Lightweight Safety Classification Using Pruned Language Models
Mason Sawtell, Tula Masterman, Sandi Besen, Jim Brown
TL;DR
The paper tackles content safety and prompt injection classification for LLMs by introducing Layer Enhanced Classification (LEC), which trains a Penalized Logistic Regression (PLR) classifier on the hidden state of an optimally chosen intermediate transformer layer. The PLR classifier uses a parameter count equal to the hidden-state size, as low as 769, enabling a lightweight yet powerful approach that often outperforms GPT-4o and task-specific baselines with fewer than 100 labeled examples. The method generalizes across general-purpose and special-purpose architectures, and can be deployed either integrated into the LLM inference path or as an independent feature extractor, applying to both binary and multi-class content safety and prompt-injection tasks. The findings suggest that robust feature extraction is an inherent property of many transformer architectures and that pruned, small LLMs can serve effectively as salvaged feature extractors for fast, scalable safety classification.
Abstract
In this paper, we introduce a novel technique for content safety and prompt injection classification for Large Language Models. Our technique, Layer Enhanced Classification (LEC), trains a Penalized Logistic Regression (PLR) classifier on the hidden state of an LLM's optimal intermediate transformer layer.
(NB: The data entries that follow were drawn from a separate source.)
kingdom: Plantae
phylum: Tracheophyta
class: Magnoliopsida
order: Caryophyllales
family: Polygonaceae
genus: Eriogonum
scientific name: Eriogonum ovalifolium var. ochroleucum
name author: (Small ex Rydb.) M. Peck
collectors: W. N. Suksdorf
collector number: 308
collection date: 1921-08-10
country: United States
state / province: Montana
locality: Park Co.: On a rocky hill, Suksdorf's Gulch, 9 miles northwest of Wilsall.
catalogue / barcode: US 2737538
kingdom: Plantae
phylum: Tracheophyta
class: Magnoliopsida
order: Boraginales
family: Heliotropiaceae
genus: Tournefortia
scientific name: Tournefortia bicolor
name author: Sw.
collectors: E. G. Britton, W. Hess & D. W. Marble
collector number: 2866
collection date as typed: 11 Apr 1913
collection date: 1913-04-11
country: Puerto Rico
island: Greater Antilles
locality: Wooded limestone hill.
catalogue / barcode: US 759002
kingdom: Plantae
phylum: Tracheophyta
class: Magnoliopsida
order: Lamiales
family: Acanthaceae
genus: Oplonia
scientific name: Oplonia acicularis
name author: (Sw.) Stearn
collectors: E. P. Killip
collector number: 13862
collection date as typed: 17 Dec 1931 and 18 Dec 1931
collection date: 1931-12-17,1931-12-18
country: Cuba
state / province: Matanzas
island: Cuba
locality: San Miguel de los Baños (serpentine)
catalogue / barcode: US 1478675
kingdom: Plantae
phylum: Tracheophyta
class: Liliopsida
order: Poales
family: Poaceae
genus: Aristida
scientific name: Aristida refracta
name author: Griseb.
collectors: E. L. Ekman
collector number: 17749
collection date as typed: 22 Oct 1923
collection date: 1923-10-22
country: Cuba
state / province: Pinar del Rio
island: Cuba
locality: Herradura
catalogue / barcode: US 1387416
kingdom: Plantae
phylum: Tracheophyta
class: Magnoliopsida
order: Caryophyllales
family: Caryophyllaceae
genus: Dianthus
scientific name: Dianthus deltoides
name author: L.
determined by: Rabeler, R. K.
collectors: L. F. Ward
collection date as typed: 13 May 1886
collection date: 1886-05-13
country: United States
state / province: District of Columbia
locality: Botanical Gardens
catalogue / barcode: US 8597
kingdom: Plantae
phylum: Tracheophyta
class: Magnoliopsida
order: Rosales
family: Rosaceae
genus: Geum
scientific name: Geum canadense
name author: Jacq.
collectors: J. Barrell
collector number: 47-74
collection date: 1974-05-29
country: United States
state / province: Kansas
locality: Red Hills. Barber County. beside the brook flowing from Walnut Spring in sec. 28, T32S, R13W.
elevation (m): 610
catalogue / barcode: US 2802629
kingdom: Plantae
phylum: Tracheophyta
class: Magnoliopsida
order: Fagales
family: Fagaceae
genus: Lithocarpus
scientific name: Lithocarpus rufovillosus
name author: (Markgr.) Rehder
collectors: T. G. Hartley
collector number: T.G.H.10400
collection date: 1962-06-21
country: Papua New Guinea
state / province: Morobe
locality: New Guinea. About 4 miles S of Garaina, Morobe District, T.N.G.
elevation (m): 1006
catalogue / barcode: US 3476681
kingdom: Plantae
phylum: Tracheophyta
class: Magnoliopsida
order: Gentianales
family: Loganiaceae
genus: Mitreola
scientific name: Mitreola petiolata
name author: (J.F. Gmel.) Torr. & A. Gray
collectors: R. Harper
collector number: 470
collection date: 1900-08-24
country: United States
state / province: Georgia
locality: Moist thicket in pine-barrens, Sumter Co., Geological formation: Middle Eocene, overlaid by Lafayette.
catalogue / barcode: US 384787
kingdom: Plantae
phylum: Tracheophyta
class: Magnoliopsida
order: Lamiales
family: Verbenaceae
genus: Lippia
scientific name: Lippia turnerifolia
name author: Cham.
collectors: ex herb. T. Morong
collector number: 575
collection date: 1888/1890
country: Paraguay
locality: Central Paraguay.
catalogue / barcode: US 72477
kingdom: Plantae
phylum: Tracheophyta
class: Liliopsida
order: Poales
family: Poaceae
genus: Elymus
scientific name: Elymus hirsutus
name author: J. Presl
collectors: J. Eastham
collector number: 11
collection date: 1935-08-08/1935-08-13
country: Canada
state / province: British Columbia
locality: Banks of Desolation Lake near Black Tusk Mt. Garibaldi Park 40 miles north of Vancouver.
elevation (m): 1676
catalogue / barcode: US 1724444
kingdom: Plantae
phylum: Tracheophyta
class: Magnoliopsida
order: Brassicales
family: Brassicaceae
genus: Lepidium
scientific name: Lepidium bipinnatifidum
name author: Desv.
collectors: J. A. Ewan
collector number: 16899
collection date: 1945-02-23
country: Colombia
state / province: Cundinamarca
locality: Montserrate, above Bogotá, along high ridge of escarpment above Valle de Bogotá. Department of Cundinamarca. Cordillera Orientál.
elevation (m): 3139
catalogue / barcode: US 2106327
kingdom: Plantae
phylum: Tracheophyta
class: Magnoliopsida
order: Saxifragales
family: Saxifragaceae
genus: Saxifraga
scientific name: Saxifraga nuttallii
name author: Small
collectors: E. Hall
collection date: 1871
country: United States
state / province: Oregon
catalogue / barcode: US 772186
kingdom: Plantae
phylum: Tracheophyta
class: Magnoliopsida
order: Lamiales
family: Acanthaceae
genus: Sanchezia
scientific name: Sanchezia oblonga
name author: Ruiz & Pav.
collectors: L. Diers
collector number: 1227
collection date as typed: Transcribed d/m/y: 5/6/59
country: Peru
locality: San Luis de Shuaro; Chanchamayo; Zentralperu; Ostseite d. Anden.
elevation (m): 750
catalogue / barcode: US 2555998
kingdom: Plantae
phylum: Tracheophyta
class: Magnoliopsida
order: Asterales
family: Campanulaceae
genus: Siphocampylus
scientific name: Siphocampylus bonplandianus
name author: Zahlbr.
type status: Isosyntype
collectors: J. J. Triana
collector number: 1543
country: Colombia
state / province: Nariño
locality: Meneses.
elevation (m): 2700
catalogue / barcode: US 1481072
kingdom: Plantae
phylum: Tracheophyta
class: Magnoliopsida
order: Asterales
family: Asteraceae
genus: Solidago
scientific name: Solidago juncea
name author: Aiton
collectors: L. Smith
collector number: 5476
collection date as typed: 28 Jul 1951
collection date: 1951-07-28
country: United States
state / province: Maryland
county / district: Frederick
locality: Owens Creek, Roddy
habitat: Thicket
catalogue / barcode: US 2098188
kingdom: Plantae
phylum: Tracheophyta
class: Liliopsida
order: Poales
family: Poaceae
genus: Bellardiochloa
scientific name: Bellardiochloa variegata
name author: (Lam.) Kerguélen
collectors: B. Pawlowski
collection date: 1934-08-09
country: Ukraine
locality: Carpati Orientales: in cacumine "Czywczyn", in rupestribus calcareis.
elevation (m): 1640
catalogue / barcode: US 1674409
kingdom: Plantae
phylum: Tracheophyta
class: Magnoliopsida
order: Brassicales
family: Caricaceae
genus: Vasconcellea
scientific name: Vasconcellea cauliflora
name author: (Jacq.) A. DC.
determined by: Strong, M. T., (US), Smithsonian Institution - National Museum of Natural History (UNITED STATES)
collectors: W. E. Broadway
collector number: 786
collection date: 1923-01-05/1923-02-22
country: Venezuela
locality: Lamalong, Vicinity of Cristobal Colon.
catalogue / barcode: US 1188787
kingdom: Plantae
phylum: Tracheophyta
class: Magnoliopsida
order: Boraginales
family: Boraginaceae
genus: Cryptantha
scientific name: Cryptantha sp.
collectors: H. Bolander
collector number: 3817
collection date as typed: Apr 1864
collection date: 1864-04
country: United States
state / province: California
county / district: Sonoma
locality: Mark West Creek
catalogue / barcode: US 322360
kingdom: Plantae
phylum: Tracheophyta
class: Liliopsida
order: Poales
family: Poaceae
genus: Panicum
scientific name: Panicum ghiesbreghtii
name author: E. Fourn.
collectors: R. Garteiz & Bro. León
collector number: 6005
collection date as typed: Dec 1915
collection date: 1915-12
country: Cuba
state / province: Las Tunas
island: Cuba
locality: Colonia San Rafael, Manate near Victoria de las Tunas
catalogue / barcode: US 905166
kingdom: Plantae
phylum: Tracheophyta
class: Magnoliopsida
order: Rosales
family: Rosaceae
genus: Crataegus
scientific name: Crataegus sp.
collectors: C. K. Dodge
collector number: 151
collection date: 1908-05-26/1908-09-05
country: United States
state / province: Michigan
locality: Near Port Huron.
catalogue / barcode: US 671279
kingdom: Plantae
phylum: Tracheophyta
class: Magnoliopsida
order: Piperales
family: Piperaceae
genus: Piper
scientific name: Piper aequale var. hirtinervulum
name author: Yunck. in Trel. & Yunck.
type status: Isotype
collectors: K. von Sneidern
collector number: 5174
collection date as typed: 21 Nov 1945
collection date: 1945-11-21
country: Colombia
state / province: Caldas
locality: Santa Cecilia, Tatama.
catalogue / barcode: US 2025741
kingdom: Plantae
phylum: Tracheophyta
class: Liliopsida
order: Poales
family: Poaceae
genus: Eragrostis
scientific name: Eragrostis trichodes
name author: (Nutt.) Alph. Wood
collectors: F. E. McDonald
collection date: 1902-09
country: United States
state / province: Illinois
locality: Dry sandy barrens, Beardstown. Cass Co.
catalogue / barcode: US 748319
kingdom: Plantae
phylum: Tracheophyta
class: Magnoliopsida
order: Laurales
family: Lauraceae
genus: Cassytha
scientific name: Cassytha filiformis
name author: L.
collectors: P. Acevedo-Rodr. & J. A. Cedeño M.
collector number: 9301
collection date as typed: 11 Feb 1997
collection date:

By combining the computational efficiency of a streamlined PLR classifier with the sophisticated language understanding of an LLM, our approach delivers superior performance surpassing GPT-4o and special-purpose models fine-tuned for each task. We find that small general-purpose models (Qwen 2.5 sizes 0.5B, 1.5B, and 3B) and other transformer-based architectures like DeBERTa v3 are robust feature extractors allowing simple classifiers to be effectively trained on fewer than 100 high-quality examples. Importantly, the intermediate transformer layers of these models typically outperform the final layer across both classification tasks. Our results indicate that a single general-purpose LLM can be used to classify content safety, detect prompt injections, and simultaneously generate output tokens. Alternatively, these relatively small LLMs can be pruned to the optimal intermediate layer and used exclusively as robust feature extractors. Since our results are consistent on different transformer architectures, we infer that robust feature extraction is an inherent capability of most, if not all, LLMs.